Foto: Paramount/Divulgação

O cinema de horror é um gênero que se reinventa constantemente, para a felicidade dos amantes do gênero. Tem sua origem vinculada ao visionário George Méliès – um dos pioneiros do cinema e considerado o inventor dos efeitos especiais – com O Castelo do Demônio (1896). Chegou às décadas de 1930 e 1940 relegado à categoria de filme B. Durante a crise econômica provocada pela queda da Bolsa de Valores de Nova York, em 1929, os cinemas, que vinham perdendo público, arranjaram um novo meio de faturar, exibindo dois filmes pelo preço de um. Desse modo, os grandes estúdios ofereciam um filme classe A – produções de elevado destaque, com elencos estrelares – e um filme B – uma fita estrelada por nomes pouco conhecidos e com um orçamento mais modesto.
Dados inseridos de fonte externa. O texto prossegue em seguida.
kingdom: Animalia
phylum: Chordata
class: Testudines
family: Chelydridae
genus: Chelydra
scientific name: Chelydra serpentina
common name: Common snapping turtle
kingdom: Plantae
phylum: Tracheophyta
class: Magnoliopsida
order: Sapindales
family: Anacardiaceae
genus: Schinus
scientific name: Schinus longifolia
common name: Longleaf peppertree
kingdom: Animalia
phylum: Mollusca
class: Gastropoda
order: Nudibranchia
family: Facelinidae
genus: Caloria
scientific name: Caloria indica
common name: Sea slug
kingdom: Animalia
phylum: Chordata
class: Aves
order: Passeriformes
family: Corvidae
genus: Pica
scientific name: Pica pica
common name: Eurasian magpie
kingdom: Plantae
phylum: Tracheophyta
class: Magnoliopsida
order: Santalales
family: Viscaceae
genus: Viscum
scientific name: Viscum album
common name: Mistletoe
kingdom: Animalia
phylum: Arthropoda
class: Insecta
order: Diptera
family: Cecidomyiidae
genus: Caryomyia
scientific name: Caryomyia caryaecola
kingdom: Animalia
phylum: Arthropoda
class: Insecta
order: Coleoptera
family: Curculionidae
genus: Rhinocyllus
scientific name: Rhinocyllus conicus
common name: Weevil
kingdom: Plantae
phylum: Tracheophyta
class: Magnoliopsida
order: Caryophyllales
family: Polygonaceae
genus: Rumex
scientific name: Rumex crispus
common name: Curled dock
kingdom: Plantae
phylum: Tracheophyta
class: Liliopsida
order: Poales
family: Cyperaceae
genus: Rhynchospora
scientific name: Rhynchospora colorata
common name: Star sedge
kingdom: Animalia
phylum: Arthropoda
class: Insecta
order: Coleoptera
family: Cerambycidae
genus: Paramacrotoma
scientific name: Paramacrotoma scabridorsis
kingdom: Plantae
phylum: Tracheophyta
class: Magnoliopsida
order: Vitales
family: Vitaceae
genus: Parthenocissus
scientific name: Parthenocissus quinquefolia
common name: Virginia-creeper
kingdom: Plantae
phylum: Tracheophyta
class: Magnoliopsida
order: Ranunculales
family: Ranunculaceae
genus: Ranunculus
Muitos destes se tornaram verdadeiras obras cult. Da safra merecem menção os Monstros da Universal, como o Drácula estrelado por Bela Lugosi e Frankenstein com Boris Karloff, ambos de 1931.

Nos anos 1970, ainda remanescentes dos filmes B, surgiram os slasher movies, popularizando produções como O Massacre da Serra Elétrica (1974) e Halloween (1978). O gênero alcançou o statusde cinema de arte com os clássicos O Exorcista (1973) e O Iluminado (1980). Atravessou a década de 1990 com uma onda adolescente apelidada de teen slasher, cujos exemplares mais famosos são os pastiches Eu Sei o Que Vocês Fizeram no Verão Passado e a série Pânico. Enfim, chegou à atualidade com propostas mais ousadas e cerebrais, como é o caso de Corra!, uma afiada crítica sobre o racismo mascarada de horror moviee indicada ao Oscar de melhor filme; e Um Lugar Silencioso, experiência extremamente sensorial que abusa da tensão psicológica. No entanto, faltava um exemplar mais tradicional do gênero, que evocasse aquela deliciosa atmosfera de filmes B e o gore com estilo. E é exatamente isso que Operação Overlord (Overlord, EUA, 2018 – Paramount) representa.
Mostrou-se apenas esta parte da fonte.